CONDAMNE l’intimé au paiement des déboursés conformément aux dispositions de l’article 151 du Code des professions (RLRQ, c. C-26);

ACCORDE à l’intimé un délai de six (6) mois pour le paiement des amendes et des déboursés.

 

 

 

 

 

(s) Claude Mageau________________

Me CLAUDE MAGEAU

Président du comité de discipline

 

 

 

(s) Robert Chamberland____________

M. ROBERT CHAMBERLAND, A.V.A.

Membre du comité de discipline

 

 

 

(s) Pierre Masson_________________

M. PIERRE MASSON, A.V.A., Pl. Fin.

Membre du comité de discipline

 

 

Me Alain Galarneau

POULIOT, CARON, PRÉVOST, BÉLISLE, GALARNEAU, S.E.N.C.

Procureurs de la partie plaignante

 

Mes André Bois et Andréanne Gobeil

TREMBLAY BOIS MIGNAULT LEMAY, S.E.N.C.R.L.
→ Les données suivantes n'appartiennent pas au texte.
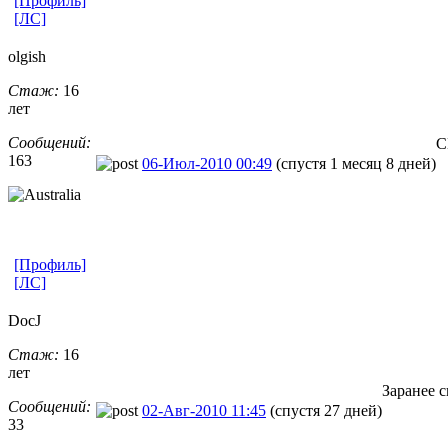
[Профиль]
[ЛС]
olgish
Стаж:
16
лет
Сообщений:
С
163
06-Июл-2010 00:49
(спустя 1 месяц 8 дней)
[Профиль]
[ЛС]
DocJ
Стаж:
16
лет
Заранее 
Сообщений:
02-Авг-2010 11:45
(спустя 27 дней)
33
Procureurs de la partie intimée

 

 

Date d’audience :

5 avril 2016

COPIE CONFORME À L’ORIGINAL SIGNÉ

 

 



[1] Lelièvre c. Bouchard, Décision sur culpabilité et sanction rendue le 6 février 2014, CD00-0986; Lelièvre c. Lapointe, Décision sur culpabilité et sanction rendue le 19 novembre 2014, CD00-1002; Thibault c. Duvivier, Décision corrigée sur culpabilité et sanction rendue le 26 août 2008, CD00-0688; Champagne c. Côté, Décision sur culpabilité et sanction rendue le 5 avril 2011, CD00-0837; Champagne c. Paquet, Décision sur culpabilité et sanction rendue le 24 janvier 2013, CD00-0919; Lelièvre  c. Demers, Décision sur culpabilité et sanction rendue le 16 janvier 2013, CD00-0929; Lelièvre c. Thibeault, Décision sur culpabilité et sanction rendue le 8 juillet 2014, CD00-0998; Tougas c. Therrien, Décision sur culpabilité et sanction rendue le 21 décembre 2015, CD00-1103.

[2] R. c. Douglas, [2002] 162 CCC (3e éd.) 3 R.D. 37.